During the Global Views Leaders Forum in Taipei on Tuesday, the host asked the participants — Taipei Mayor Ko Wen-je (柯文哲), New Taipei City Mayor Hou You-yi (侯友宜) and Taoyuan Mayor Cheng Wen-tsan (鄭文燦) — about their presidential aspirations, and whether they might stand in the 2024 presidential election.
All three mayors dodged the question, as politicians always do, although you could not blame the host for asking.
Ko had been expected to stand last year, and both Hou and Cheng are popular mayors.
Hou, in particular, is seen as a rising star in a party lacking obvious candidates in its next generation of potential leaders and, certainly with the debate over the referendums on Saturday next week, he has distanced himself from, or at least not umbilically tied himself to, the Chinese Nationalist Party’s (KMT) stance espoused by former president Ma Ying-jeou (馬英九) and KMT Chairman Eric Chu (朱立倫) regarding restarting construction of the Fourth Nuclear Power Plant in New Taipei City’s Gongliao District (貢寮).
If Ko is thinking about a presidential run in three years’ time, his involvement in, and performance at, the Taipei-Shanghai forum held virtually on Wednesday last week showed him to be a less deft hand than Hou.
In the opening speeches at the forum, Ko said that “conducting exchanges is better than disrupting exchanges,” that “dialogue is better than confrontation,” and that “rapport is better than animosity.”
It is difficult to argue with those sentiments. Unfortunately for Ko, his counterpart in China, Shanghai Mayor Gong Zheng (龔正), made clear his own agenda for the forum when he spoke of how “We on both sides of the Taiwan Strait ... are all Chinese,” “people on both sides of the Strait are one family,” and “we also expect our two cities to compose a new chapter of mutual cooperation and jointly create a bright future to realize the rejuvenation of the Chinese nation, which is the greatest dream for the motherland.”

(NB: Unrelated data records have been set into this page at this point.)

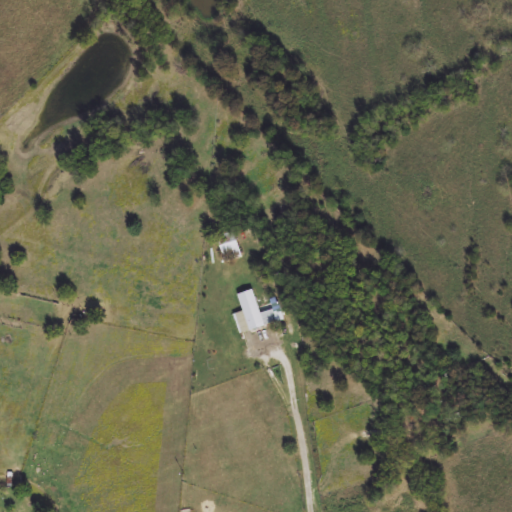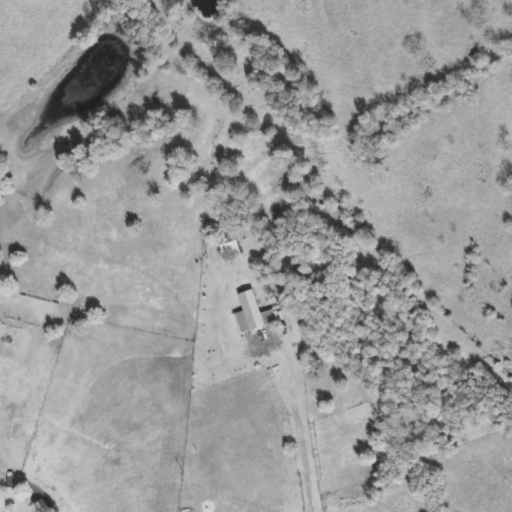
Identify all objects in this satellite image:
building: (227, 238)
building: (252, 310)
building: (10, 323)
building: (224, 392)
road: (304, 433)
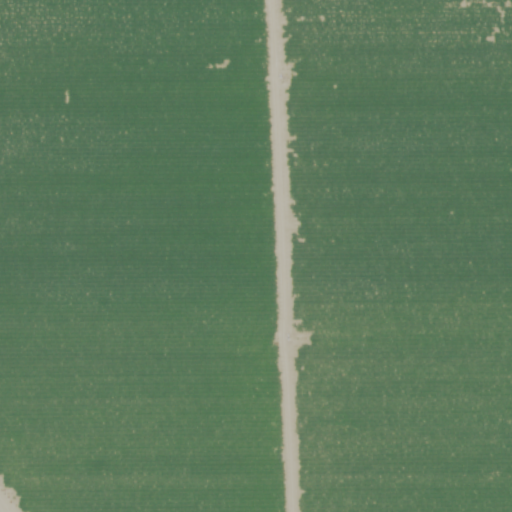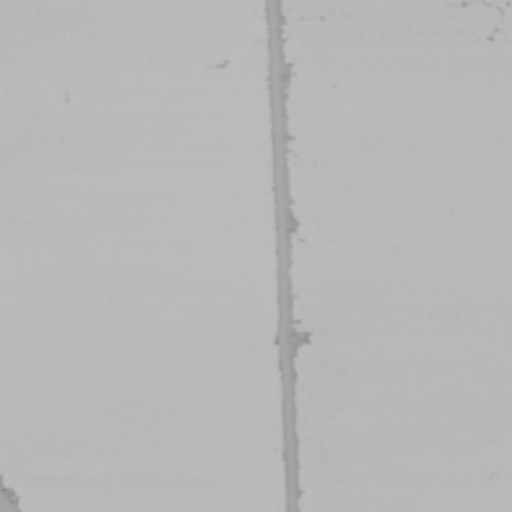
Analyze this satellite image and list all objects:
crop: (256, 256)
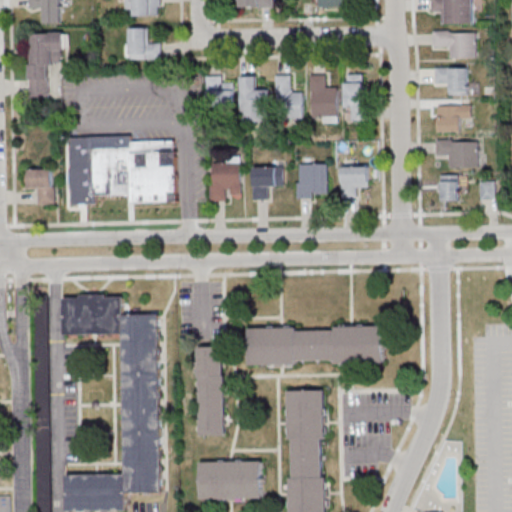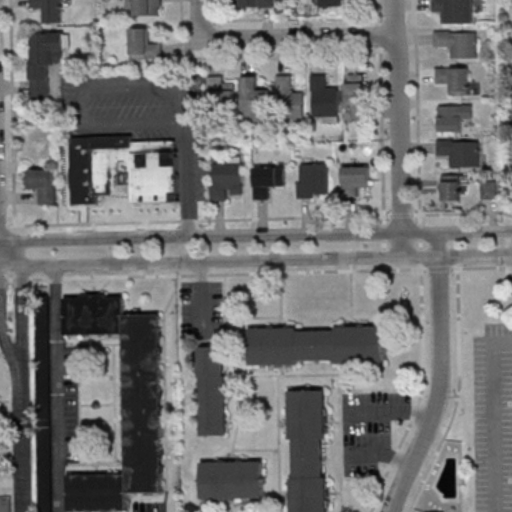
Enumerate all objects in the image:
building: (338, 1)
building: (256, 3)
building: (144, 7)
building: (49, 9)
building: (455, 10)
road: (376, 12)
road: (217, 13)
road: (297, 18)
road: (203, 19)
parking lot: (511, 23)
road: (378, 35)
road: (301, 38)
building: (458, 42)
building: (144, 45)
road: (252, 56)
building: (45, 61)
building: (454, 79)
building: (220, 92)
building: (357, 95)
building: (290, 96)
building: (325, 98)
building: (255, 100)
road: (12, 112)
road: (418, 112)
building: (453, 117)
road: (133, 125)
road: (400, 129)
road: (382, 136)
building: (460, 152)
building: (135, 167)
building: (134, 169)
building: (268, 178)
building: (313, 178)
building: (226, 179)
building: (355, 179)
building: (43, 184)
building: (451, 187)
building: (489, 189)
road: (462, 212)
road: (401, 214)
road: (198, 220)
road: (3, 226)
road: (475, 231)
road: (383, 233)
road: (420, 233)
road: (219, 236)
road: (420, 244)
road: (383, 245)
road: (420, 255)
road: (384, 256)
road: (475, 258)
road: (219, 263)
road: (384, 267)
road: (439, 267)
road: (481, 267)
road: (227, 273)
road: (20, 279)
road: (2, 280)
road: (9, 280)
road: (201, 294)
road: (22, 306)
road: (5, 331)
building: (316, 345)
building: (317, 347)
road: (440, 376)
road: (55, 389)
building: (212, 391)
building: (213, 392)
road: (420, 392)
road: (457, 394)
building: (124, 401)
building: (124, 404)
building: (44, 405)
road: (393, 413)
road: (491, 417)
parking lot: (493, 418)
road: (22, 446)
building: (308, 450)
building: (309, 451)
road: (383, 453)
building: (231, 480)
building: (232, 481)
building: (438, 511)
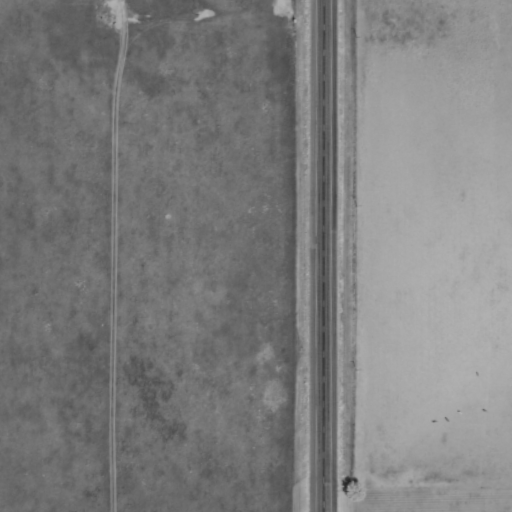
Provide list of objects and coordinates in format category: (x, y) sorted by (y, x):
road: (337, 256)
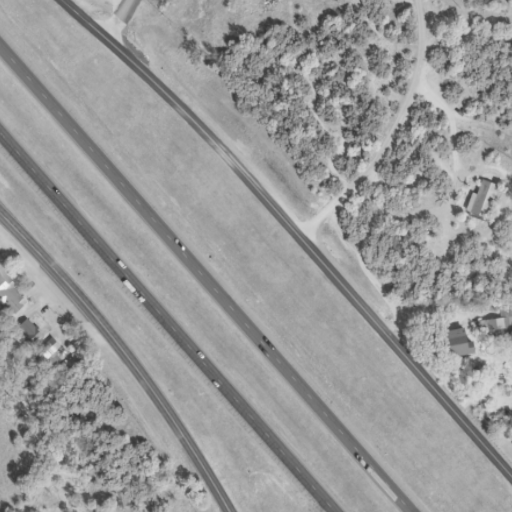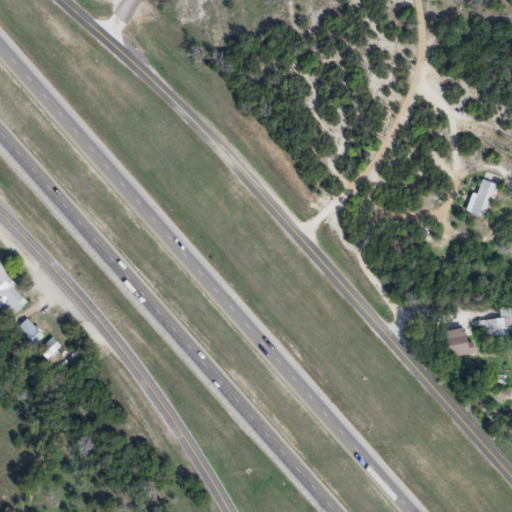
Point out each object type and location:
road: (123, 23)
road: (393, 133)
building: (482, 198)
road: (294, 230)
road: (204, 281)
building: (11, 294)
road: (165, 325)
building: (493, 328)
building: (31, 331)
building: (459, 343)
building: (49, 348)
road: (126, 353)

This is how the forum is used in the propaganda battle.
Ko had come under criticism for using the phrase “people on both sides of the Strait are one family” during a previous Taipei-Shanghai forum, and referenced this in his opening remarks this year, saying how “in Taiwan, there are people who want to latch onto this five-word phrase and sully it. It’s better to just not say it.”
This was symptomatic of the political peril of participating in the exchange that he acknowledged, but has no real chance of evading.
The next day, China’s Global Times published an opinion piece hailing the forum’s success “despite the Democratic Progressive Party [DPP] authorities’ frequent provocative acts,” and how it shows China’s “kindness” and “the goodwill for peaceful development of the Chinese people cross [sic] the Straits.”
The article then quoted a Chinese academic as saying “the DPP authorities regard the mainland as an enemy” and that it is “incapable of completely restricting exchanges” with China.
Taiwanese are well aware of why the government considers Beijing to be an enemy; that the DPP is “incapable of completely restricting exchanges” is known as adherence to democratic freedoms.
Beijing certainly could restrict exchanges like this, and yet it chose not to. This is because they serve a purpose and that purpose is propaganda as part of its “united front” agenda.
Ko is either intentionally signalling his pro-Beijing credentials or is unwittingly allowing himself to be used as Beijing’s propaganda tool.
The hapless mayor seems unaware that it is not the five-word phrase that has been “sullied,” it is his political reputation. Gong’s words will likely come back to haunt Ko if he ever decides to stand for president.